• [Problem requirements]:
Copy the text of the items word for word, from the line with "Comentaristas" to the line with "zas que transportan", including both of those lines. Leave out the pictures.

• [Available data]:
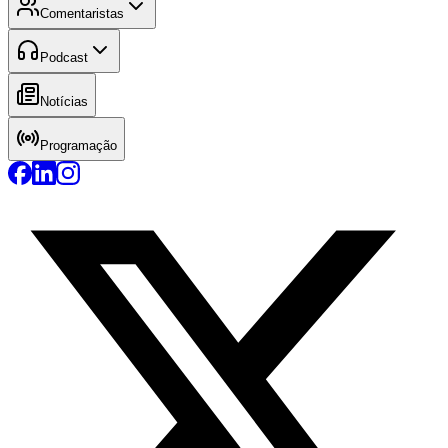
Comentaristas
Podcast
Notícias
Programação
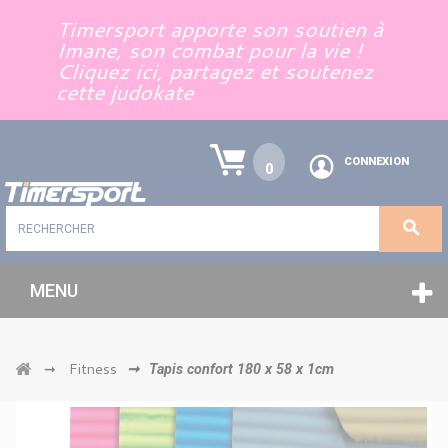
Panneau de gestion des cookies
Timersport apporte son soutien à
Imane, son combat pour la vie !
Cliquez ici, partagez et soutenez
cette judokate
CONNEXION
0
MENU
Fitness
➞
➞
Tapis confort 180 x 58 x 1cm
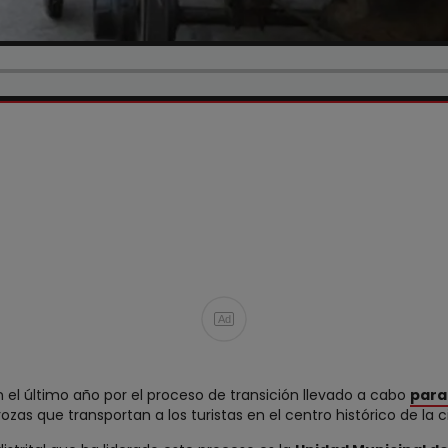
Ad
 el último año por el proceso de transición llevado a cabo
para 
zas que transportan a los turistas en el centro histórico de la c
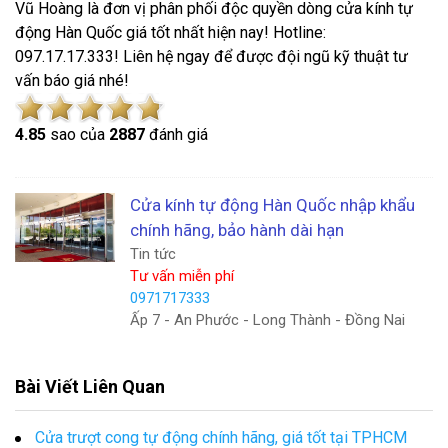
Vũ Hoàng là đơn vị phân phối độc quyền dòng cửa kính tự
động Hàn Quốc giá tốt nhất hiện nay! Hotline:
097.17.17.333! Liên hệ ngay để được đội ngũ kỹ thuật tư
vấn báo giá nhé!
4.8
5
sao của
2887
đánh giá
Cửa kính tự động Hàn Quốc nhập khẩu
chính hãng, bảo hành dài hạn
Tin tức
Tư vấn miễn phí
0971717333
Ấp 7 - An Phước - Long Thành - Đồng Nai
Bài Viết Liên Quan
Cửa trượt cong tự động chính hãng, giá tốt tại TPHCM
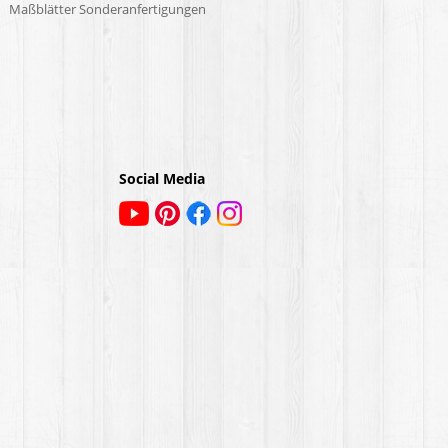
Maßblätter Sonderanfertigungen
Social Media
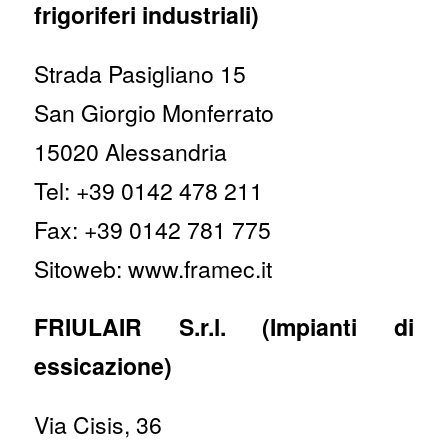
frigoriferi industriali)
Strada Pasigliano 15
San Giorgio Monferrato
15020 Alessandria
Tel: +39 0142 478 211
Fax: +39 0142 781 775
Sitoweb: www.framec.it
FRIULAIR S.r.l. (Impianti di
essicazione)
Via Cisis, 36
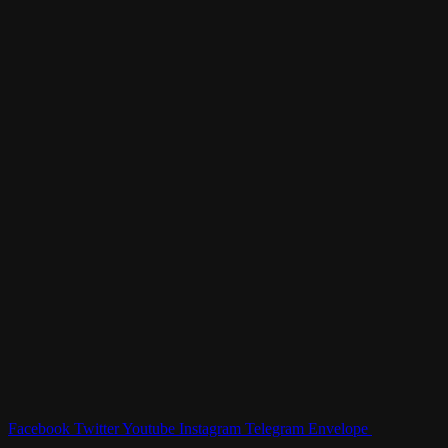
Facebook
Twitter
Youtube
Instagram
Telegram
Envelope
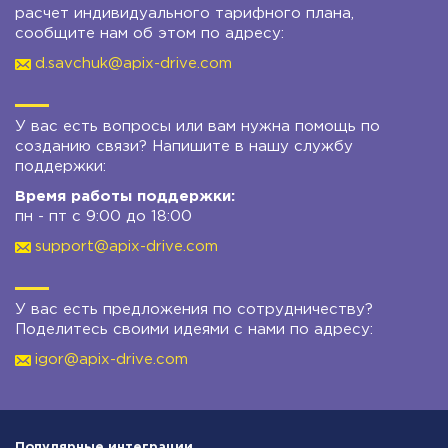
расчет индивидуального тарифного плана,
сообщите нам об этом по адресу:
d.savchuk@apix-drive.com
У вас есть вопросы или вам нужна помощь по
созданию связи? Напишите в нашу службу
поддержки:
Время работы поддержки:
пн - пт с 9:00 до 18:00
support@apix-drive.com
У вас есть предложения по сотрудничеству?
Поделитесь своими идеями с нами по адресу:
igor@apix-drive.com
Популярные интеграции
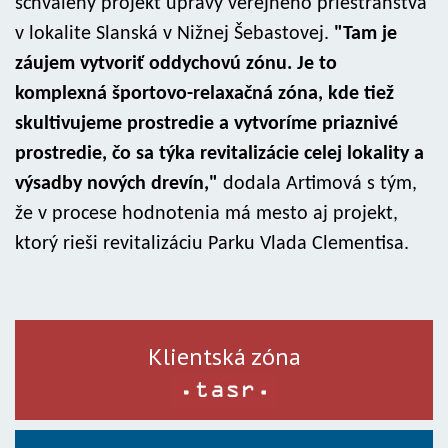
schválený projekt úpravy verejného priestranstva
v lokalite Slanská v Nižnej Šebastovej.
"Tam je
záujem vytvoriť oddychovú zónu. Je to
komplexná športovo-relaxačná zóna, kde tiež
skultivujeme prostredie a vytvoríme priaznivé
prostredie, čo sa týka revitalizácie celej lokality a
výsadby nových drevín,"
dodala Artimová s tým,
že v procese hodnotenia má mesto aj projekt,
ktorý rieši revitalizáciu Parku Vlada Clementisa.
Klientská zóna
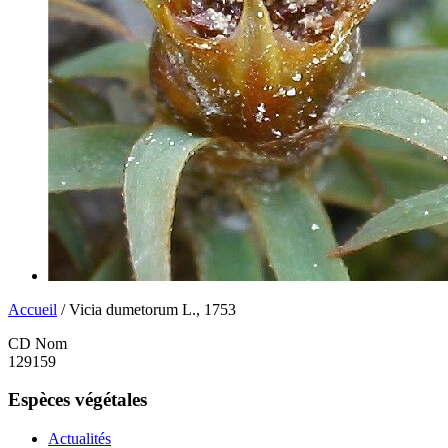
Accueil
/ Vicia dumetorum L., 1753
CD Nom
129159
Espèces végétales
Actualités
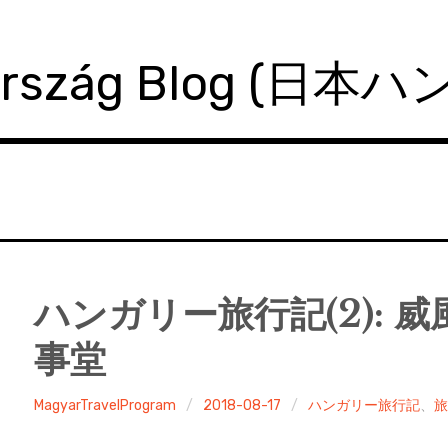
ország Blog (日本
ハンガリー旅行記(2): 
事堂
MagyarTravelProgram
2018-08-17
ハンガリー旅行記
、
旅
---
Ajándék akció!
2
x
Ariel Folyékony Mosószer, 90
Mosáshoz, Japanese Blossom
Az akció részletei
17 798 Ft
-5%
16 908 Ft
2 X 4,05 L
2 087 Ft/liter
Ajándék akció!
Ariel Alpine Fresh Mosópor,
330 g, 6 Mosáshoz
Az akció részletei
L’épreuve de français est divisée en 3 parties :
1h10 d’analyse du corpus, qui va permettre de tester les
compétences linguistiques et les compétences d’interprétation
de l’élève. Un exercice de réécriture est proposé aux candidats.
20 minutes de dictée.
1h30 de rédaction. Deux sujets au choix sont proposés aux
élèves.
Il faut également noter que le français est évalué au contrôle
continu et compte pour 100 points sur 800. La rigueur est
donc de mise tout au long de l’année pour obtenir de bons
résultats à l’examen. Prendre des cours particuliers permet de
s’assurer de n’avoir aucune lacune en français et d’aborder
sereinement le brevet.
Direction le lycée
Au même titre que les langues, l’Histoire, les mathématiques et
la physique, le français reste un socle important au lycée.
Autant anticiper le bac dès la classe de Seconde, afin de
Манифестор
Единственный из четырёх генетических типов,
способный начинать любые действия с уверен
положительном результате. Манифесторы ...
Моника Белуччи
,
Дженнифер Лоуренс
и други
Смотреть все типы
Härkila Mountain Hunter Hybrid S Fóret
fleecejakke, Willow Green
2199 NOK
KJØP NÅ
==
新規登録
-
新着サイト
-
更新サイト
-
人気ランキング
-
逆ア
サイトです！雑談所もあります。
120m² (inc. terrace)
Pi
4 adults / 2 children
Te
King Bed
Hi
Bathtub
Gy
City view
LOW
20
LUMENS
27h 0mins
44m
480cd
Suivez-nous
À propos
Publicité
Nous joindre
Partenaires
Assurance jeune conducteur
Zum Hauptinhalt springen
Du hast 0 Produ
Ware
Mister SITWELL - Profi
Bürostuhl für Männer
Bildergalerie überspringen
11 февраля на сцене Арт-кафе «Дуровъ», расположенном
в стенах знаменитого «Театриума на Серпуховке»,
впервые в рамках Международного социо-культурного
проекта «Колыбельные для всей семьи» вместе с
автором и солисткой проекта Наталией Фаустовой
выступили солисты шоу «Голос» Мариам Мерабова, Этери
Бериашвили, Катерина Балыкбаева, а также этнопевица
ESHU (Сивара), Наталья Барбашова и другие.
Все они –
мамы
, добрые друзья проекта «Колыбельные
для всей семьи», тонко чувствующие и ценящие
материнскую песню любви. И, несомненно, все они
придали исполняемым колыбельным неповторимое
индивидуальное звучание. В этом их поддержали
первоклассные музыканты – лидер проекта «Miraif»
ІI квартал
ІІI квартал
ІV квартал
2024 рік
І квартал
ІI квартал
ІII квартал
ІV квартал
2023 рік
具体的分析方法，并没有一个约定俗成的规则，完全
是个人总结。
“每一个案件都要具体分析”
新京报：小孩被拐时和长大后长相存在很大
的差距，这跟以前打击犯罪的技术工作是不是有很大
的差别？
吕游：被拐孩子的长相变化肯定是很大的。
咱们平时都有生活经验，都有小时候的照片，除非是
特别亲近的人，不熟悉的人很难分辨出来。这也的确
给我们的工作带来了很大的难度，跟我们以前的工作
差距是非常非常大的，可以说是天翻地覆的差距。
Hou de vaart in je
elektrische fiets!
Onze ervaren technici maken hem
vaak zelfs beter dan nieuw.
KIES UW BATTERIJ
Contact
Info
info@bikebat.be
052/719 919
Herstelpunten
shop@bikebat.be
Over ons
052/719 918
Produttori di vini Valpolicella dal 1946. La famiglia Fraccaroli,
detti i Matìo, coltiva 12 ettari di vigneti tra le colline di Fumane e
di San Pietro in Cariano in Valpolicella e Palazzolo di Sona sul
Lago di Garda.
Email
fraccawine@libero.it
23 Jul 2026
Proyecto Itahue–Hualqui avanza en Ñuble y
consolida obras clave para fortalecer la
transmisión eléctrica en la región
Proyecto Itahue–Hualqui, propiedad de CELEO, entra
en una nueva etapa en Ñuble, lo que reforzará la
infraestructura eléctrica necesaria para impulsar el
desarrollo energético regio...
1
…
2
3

• [Written answer]:
Comentaristas
Podcast
Notícias
Programação
Panneau de gestion des cookies
Timersport apporte son soutien à
Imane, son combat pour la vie !
Cliquez ici, partagez et soutenez
cette judokate
CONNEXION
0
MENU
Fitness
➞
➞
Tapis confort 180 x 58 x 1cm
Ad
 el último año por el proceso de transición llevado a cabo
para 
zas que transportan a los turistas en el centro histórico de la c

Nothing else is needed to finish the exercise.